Hearst Corp. Finds Another Way to 'Survive,' Buys into Reality TV Company
|The way of the future?|
The deal was announced today as a partnership between Hearst and Mark Burnett Productions. Hearst does not gain a stake in either show as a result of its part-ownership of the production company.
One of the shows Hearst will get a stake in is ABC's Shark Tank, a reality program in which entrepreneurs pitch their business ideas to "shark" investors. (Maybe some of those start-ups appearing in the corners of the old Chron building will show up to compete.)
The financial details of the deal are not public. But the transaction was done after rumors circulated that the struggling Chronicle plans to start charging for online content as a way to help the newspaper, ahem, survive.
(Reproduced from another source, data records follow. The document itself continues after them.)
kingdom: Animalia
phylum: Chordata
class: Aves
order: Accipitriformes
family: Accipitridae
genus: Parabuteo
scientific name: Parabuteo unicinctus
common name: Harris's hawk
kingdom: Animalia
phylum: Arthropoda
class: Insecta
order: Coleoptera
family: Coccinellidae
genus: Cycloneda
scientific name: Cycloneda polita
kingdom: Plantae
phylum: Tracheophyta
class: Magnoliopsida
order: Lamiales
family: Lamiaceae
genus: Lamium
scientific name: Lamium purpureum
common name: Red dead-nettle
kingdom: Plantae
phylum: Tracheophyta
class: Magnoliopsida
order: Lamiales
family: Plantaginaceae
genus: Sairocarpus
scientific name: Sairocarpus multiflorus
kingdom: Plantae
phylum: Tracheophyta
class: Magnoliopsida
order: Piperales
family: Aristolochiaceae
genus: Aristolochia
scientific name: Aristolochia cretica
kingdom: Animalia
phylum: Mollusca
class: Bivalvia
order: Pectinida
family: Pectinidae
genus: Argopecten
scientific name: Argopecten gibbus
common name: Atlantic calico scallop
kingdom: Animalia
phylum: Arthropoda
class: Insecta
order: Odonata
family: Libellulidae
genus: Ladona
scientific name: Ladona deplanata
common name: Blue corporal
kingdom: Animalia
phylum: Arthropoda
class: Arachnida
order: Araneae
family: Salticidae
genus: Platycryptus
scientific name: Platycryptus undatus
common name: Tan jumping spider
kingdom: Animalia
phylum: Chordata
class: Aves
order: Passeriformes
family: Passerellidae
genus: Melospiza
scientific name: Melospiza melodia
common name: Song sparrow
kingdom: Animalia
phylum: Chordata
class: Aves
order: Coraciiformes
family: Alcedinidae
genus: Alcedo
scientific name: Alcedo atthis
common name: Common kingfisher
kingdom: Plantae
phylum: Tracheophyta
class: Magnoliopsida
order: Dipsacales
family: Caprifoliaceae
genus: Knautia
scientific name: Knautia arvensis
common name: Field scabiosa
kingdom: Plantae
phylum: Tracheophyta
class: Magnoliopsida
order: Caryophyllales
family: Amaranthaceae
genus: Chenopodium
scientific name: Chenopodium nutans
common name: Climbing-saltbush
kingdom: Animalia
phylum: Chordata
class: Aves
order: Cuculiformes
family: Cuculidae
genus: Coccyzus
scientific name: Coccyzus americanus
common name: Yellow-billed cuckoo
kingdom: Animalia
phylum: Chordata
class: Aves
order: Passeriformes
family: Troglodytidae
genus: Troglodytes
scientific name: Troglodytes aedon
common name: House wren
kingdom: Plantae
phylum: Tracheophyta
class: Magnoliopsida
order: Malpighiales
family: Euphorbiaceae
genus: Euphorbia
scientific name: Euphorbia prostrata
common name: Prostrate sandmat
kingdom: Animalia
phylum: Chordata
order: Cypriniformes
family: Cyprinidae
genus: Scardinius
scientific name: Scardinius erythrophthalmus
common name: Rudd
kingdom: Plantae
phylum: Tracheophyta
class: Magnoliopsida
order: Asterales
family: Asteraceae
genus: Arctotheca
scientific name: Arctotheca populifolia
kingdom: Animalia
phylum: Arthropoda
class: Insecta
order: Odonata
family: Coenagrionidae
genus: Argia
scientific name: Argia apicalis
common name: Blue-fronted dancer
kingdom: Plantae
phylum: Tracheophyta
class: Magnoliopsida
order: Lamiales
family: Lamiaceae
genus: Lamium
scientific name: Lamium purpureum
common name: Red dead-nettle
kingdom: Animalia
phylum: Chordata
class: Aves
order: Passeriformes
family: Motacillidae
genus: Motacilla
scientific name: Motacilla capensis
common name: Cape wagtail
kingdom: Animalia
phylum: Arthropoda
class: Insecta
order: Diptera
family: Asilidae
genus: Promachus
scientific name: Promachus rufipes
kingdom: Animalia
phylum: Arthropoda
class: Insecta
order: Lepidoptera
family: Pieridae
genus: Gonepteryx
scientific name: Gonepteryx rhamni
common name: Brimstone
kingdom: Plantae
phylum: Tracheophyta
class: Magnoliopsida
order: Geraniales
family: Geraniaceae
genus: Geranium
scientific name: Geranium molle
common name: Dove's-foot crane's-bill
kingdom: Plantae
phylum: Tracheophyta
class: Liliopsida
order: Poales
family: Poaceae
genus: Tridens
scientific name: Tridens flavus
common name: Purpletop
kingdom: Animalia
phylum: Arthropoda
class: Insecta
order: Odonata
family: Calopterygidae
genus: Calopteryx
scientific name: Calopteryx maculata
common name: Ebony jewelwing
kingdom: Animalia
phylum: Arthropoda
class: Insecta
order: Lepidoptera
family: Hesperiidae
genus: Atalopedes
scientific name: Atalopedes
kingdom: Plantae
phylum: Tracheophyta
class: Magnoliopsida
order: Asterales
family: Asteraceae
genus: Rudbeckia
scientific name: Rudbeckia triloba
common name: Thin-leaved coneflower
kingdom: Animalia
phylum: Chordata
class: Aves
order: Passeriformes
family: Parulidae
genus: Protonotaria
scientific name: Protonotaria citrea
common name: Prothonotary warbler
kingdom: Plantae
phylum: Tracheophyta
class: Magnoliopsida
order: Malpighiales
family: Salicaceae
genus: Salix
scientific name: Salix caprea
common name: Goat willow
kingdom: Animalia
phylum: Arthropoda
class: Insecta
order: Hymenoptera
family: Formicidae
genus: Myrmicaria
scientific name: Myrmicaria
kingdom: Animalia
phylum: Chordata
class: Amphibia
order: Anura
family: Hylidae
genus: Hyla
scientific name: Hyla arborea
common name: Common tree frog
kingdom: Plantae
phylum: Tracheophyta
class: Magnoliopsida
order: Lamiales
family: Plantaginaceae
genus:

Burnett, whose is responsible for a string of reality show successes, told The New York Times that he hopes to take advantage of Hearst's media platforms, including popular magazines such as Esquire and a cable channel, Lifetime, to purvey new projects.
Scott Sassa, Hearst's president of entertainment and syndication, told the Times that buying into Burnett's company is intended to get Hearst into the business of "nonfiction" programming, whether via television or Internet.
Perhaps this portends some kind of reality TV program that features various ailing metropolitan newspapers vying to survive in the new media world. Can we all say paywall?